Saturday’s decision reverses a Tuesday ruling by U.S. District Judge Thomas W. Thrash, who denied a request by the plaintiff, the American Alliance for Equal Rights, to halt the grant awards process.
The alliance, led by conservative activist Edward Blum, filed its lawsuit in August, a month after the U.S. Supreme Court effectively banned race-conscious college admissions through rulings on cases that Blum initiated against Harvard and the University of North Carolina.
“The members of the American Alliance for Equal Rights are gratified that the 11th Circuit has recognized the likelihood that the Fearless Strivers Grant Contest is illegal,” Blum said in a statement Saturday. “We look forward to the final resolution of this lawsuit.”
A separate 11th Circuit panel will now decide whether the Fearless Fund will be blocked from awarding money under its Fearless Strivers Grant Contest while the case is litigated in district court.

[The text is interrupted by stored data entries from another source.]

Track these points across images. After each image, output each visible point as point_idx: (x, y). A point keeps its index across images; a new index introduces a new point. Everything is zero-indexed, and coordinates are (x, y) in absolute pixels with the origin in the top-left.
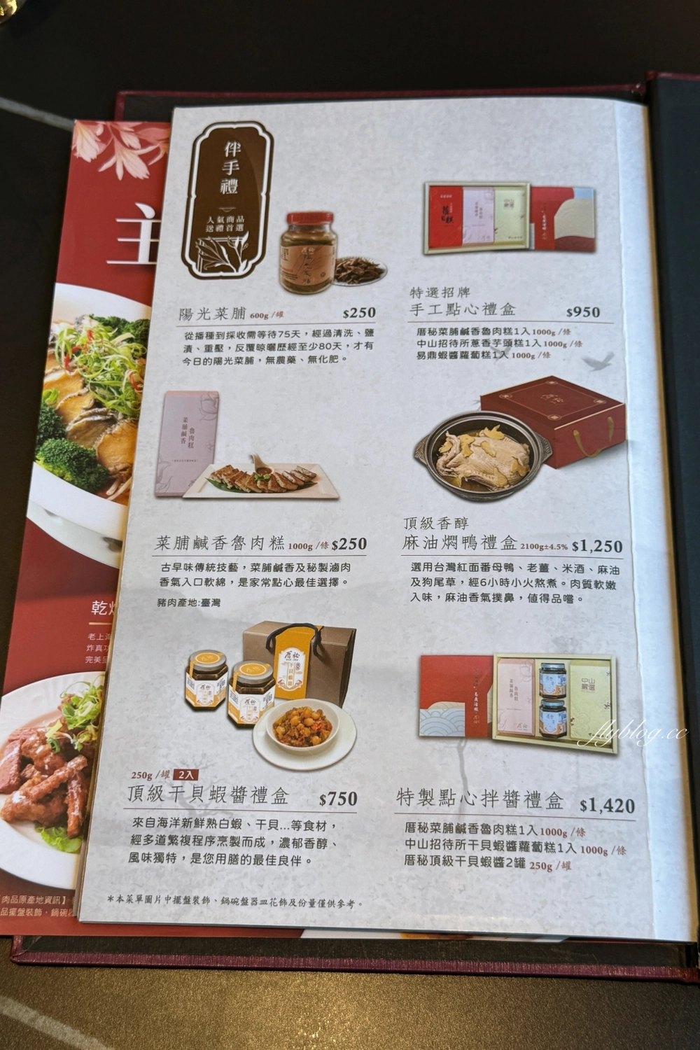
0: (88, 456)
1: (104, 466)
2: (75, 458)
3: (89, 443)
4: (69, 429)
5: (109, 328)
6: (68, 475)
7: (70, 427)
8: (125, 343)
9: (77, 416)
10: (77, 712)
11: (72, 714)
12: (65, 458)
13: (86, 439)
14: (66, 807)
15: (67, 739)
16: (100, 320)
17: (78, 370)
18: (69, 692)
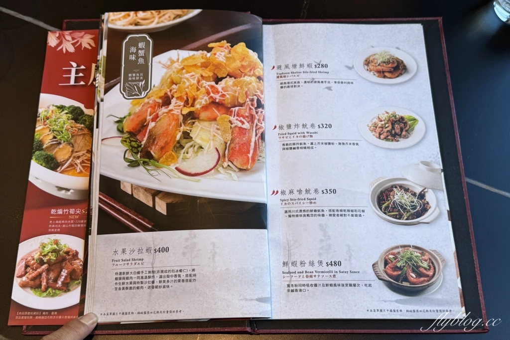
0: (51, 157)
1: (56, 160)
2: (46, 157)
3: (51, 152)
4: (44, 147)
5: (59, 109)
6: (44, 164)
7: (45, 146)
8: (65, 115)
9: (47, 142)
10: (45, 249)
11: (44, 249)
12: (43, 158)
13: (50, 151)
14: (41, 282)
15: (42, 258)
16: (56, 106)
17: (48, 125)
18: (43, 242)
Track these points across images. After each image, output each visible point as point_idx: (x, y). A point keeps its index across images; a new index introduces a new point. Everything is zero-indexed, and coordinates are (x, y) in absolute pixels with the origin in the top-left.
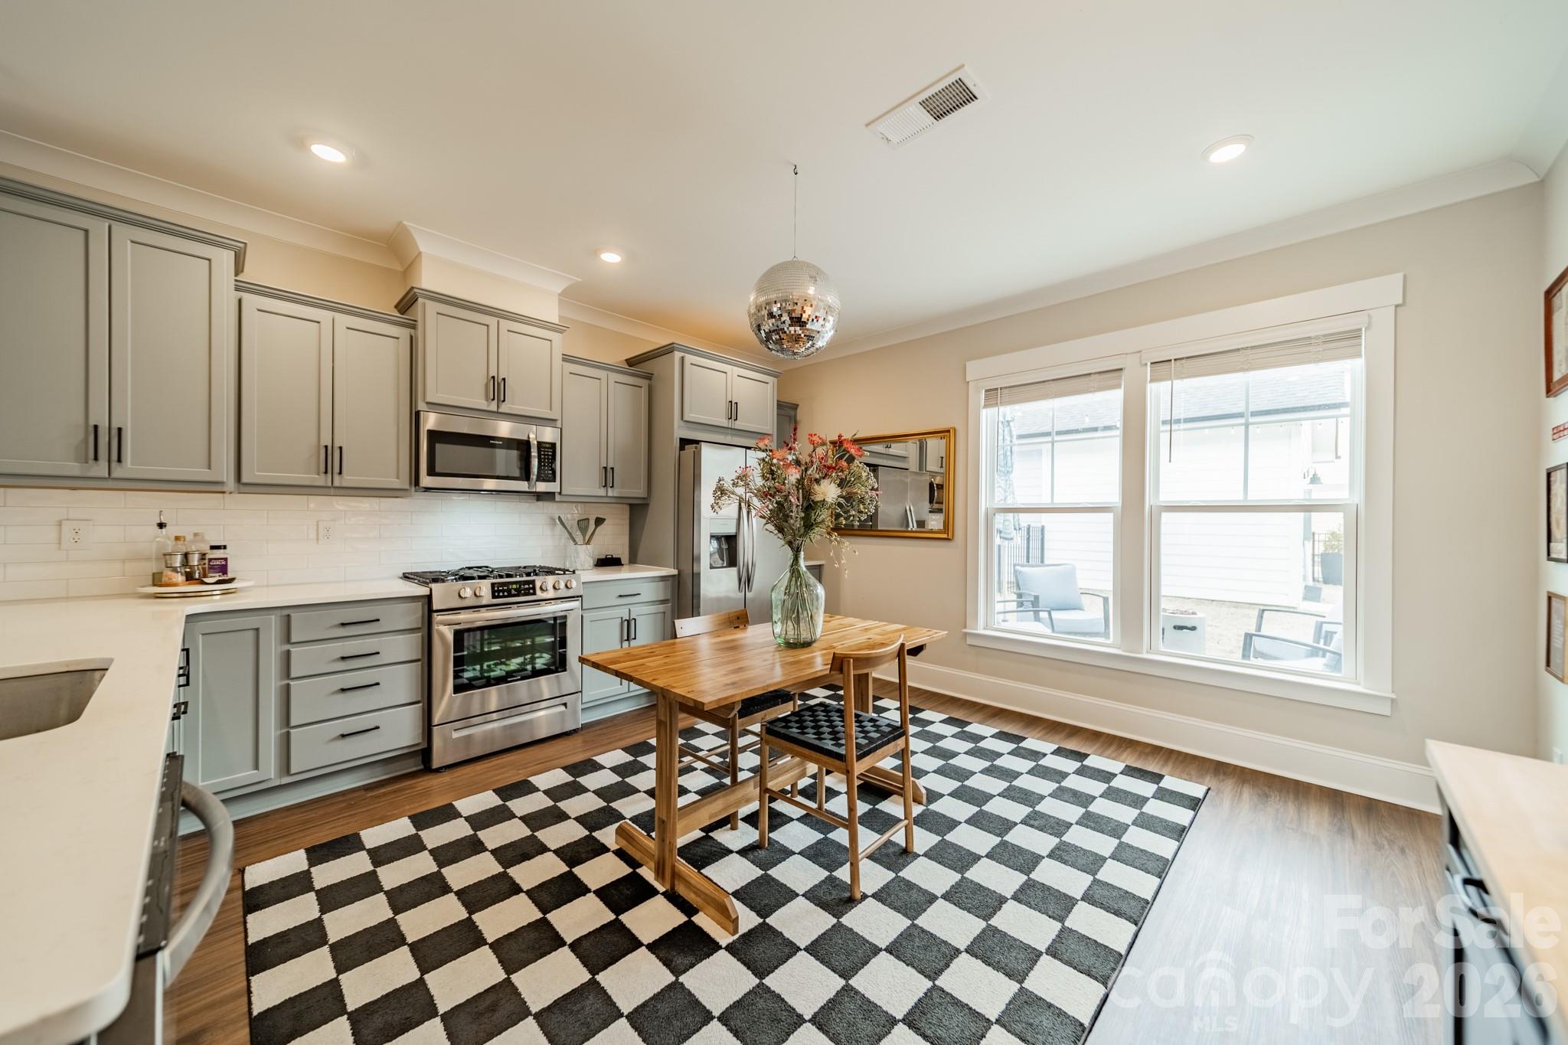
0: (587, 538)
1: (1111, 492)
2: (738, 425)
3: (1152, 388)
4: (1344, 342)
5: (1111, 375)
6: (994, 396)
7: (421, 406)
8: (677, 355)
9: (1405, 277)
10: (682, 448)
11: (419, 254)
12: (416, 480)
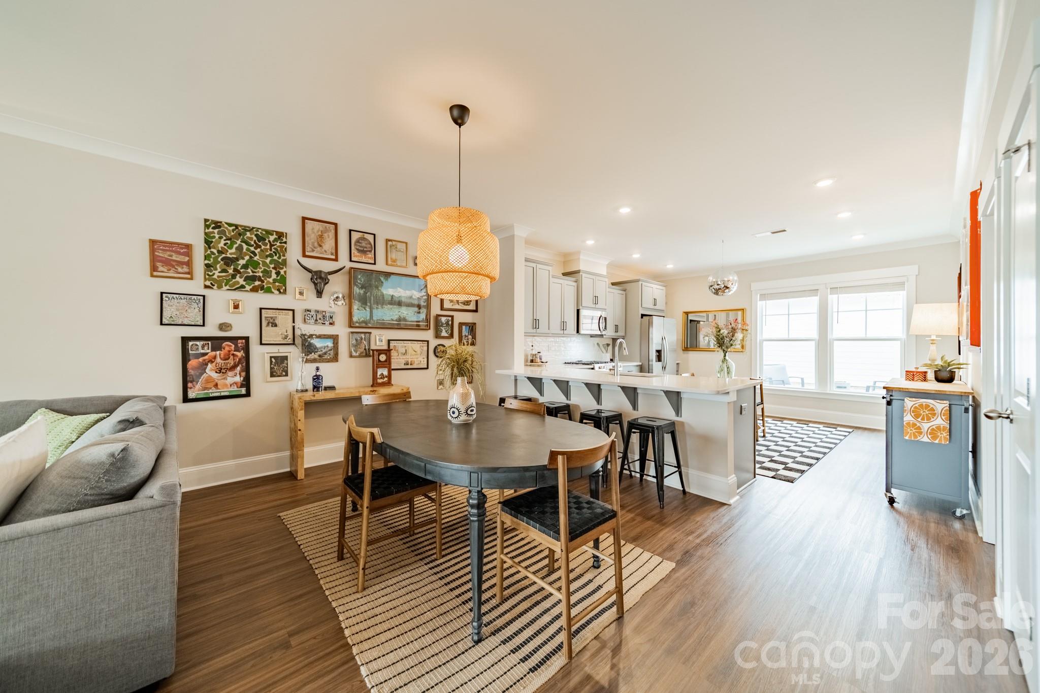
0: (606, 351)
1: (815, 335)
2: (656, 307)
3: (830, 297)
4: (900, 286)
5: (814, 292)
6: (764, 297)
7: (581, 308)
8: (640, 283)
9: (919, 266)
10: (642, 317)
11: (579, 259)
12: (578, 332)
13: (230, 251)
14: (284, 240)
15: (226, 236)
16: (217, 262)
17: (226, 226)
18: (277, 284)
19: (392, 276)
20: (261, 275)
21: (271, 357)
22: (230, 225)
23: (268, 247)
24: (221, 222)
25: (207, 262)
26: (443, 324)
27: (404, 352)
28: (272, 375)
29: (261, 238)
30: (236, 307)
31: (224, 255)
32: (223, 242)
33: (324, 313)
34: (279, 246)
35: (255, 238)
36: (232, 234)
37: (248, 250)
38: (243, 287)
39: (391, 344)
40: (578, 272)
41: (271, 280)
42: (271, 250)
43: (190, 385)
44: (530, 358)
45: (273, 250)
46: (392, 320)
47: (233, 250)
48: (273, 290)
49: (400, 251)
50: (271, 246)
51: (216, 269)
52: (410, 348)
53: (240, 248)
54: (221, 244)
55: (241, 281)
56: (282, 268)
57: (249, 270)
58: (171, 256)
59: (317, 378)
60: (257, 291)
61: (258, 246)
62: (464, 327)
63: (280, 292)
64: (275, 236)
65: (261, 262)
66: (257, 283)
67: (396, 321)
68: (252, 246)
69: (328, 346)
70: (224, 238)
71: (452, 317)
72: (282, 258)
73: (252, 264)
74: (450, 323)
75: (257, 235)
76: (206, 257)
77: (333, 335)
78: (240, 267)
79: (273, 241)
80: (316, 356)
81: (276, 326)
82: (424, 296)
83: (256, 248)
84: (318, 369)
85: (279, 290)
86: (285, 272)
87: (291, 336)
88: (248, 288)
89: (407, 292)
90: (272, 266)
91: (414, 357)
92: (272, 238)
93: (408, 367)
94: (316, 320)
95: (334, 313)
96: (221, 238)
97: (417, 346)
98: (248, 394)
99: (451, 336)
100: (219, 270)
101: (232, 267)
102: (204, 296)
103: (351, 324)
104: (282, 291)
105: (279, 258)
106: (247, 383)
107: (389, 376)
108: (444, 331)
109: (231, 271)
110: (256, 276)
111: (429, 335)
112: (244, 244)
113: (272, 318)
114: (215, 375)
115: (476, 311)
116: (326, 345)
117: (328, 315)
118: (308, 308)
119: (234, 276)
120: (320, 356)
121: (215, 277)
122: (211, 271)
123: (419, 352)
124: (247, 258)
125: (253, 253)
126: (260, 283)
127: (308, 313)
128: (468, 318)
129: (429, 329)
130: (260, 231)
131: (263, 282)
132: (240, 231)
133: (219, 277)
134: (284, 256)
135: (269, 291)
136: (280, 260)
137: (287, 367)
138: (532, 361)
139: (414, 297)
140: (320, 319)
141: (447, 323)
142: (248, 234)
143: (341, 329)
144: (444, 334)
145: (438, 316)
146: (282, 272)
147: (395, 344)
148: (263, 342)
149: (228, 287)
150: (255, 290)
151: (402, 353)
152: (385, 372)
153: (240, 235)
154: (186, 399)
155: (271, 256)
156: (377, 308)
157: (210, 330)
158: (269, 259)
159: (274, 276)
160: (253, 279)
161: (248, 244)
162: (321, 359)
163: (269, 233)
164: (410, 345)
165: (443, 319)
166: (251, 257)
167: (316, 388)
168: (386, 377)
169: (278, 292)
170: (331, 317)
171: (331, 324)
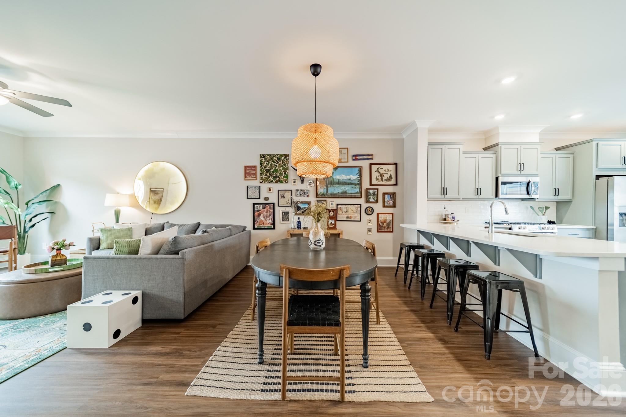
0: (543, 213)
7: (499, 175)
8: (595, 142)
10: (597, 179)
11: (499, 133)
12: (496, 196)
13: (268, 166)
14: (288, 158)
15: (267, 160)
16: (264, 172)
17: (267, 156)
18: (285, 178)
19: (339, 169)
20: (279, 175)
21: (283, 212)
22: (268, 155)
23: (281, 162)
24: (265, 155)
25: (261, 172)
26: (371, 194)
27: (346, 211)
28: (283, 221)
29: (279, 159)
30: (270, 190)
31: (266, 168)
32: (266, 163)
33: (304, 191)
34: (286, 161)
35: (277, 159)
36: (269, 159)
37: (274, 165)
38: (272, 181)
39: (338, 206)
40: (497, 145)
41: (282, 177)
42: (282, 164)
43: (255, 222)
44: (444, 217)
45: (283, 163)
46: (339, 193)
47: (269, 166)
48: (283, 181)
49: (344, 153)
50: (283, 161)
51: (263, 175)
52: (350, 209)
53: (271, 164)
54: (265, 164)
55: (271, 179)
56: (287, 171)
57: (275, 174)
58: (250, 171)
59: (299, 223)
60: (277, 183)
61: (278, 163)
62: (386, 196)
63: (286, 182)
64: (284, 157)
65: (279, 170)
66: (277, 179)
67: (341, 193)
68: (275, 163)
69: (306, 207)
70: (266, 161)
71: (377, 189)
72: (287, 166)
73: (276, 171)
74: (376, 193)
75: (277, 158)
76: (261, 170)
77: (308, 202)
78: (271, 173)
79: (283, 159)
80: (301, 212)
81: (284, 198)
82: (358, 178)
83: (277, 164)
84: (299, 218)
85: (285, 181)
86: (288, 173)
87: (290, 203)
88: (274, 181)
89: (347, 176)
90: (283, 170)
91: (352, 214)
92: (283, 158)
93: (349, 220)
94: (301, 195)
95: (309, 190)
96: (265, 161)
97: (353, 208)
98: (274, 228)
99: (377, 201)
100: (264, 175)
101: (269, 173)
102: (260, 186)
103: (317, 196)
104: (286, 181)
105: (286, 166)
106: (274, 224)
107: (335, 224)
108: (372, 198)
109: (268, 175)
110: (277, 176)
111: (362, 201)
112: (273, 163)
113: (283, 194)
114: (263, 219)
115: (396, 184)
116: (305, 207)
117: (306, 192)
118: (297, 189)
119: (269, 177)
120: (302, 212)
121: (263, 178)
122: (262, 176)
123: (355, 211)
124: (274, 168)
125: (276, 166)
126: (278, 179)
127: (297, 191)
128: (390, 189)
129: (361, 197)
130: (278, 155)
131: (279, 178)
132: (272, 156)
133: (264, 178)
134: (287, 165)
135: (281, 182)
136: (286, 168)
137: (289, 217)
138: (445, 220)
139: (351, 179)
140: (302, 194)
141: (374, 194)
142: (274, 157)
143: (312, 199)
144: (372, 200)
145: (367, 189)
146: (287, 173)
147: (341, 207)
148: (280, 205)
149: (267, 182)
150: (276, 182)
151: (344, 212)
152: (333, 222)
153: (271, 159)
154: (254, 229)
155: (282, 166)
156: (330, 187)
157: (262, 201)
158: (282, 167)
159: (284, 175)
160: (275, 177)
161: (274, 162)
162: (303, 213)
163: (282, 156)
164: (349, 207)
165: (371, 191)
166: (275, 168)
167: (298, 228)
168: (334, 224)
169: (285, 182)
170: (308, 193)
171: (307, 196)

Saturday’s order merely halts the grant process until that separate panel issues a ruling. It’s unclear when that determination will be made.
“We respectfully disagree with the decision, appreciate the important points made by the dissent, and look forward to further appellate review,” said Jason Schwartz, a lawyer with Gibson, Dunn & Crutcher, which is representing the Fearless Fund. “We remain committed to defending our clients’ meaningful work.”
Thrash, who was appointed by President Bill Clinton, denied the Blum-led alliance’s preliminary injunction request Tuesday, ruling from the bench that the Fearless Fund’s grant program qualified as charitable giving, a form of protected speech under the First Amendment. The alliance appealed hours later.
But in Saturday’s order, a majority on the three-judge appeals panel held that the First Amendment does not protect the Fearless Fund from awarding grants only to Black women. Judges Robert J. Luck and Andrew L. Brasher, who were both appointed by President Donald Trump, concluded that the plaintiffs established that the Fearless Fund was “substantially likely” to violate the law if they closed the application window and awarded the grants.
In the dissent, Judge Charles R. Wilson, a Clinton appointee, wrote that he would deny the injunction, arguing that the alliance did not meet the requirements. Wilson criticized the plaintiffs’ citation of the Civil Right Act of 1866, a Reconstruction-era law meant to grant economic rights to enslaved people who were emancipated.
“It is a perversion of Congressional intent to use [the law] against a remedial program whose purpose is to ‘bridge the gap in venture capital funding for women of color founders’ — a gap that is the result of centuries of intentional racial discrimination,” Wilson wrote.
In addition to the Fearless Fund case, the Blum-led alliance in August sued two law firms — Perkins Coie and Morrison & Foerster — alleging that the firms’ diversity fellowships for law students discriminated on the basis of race.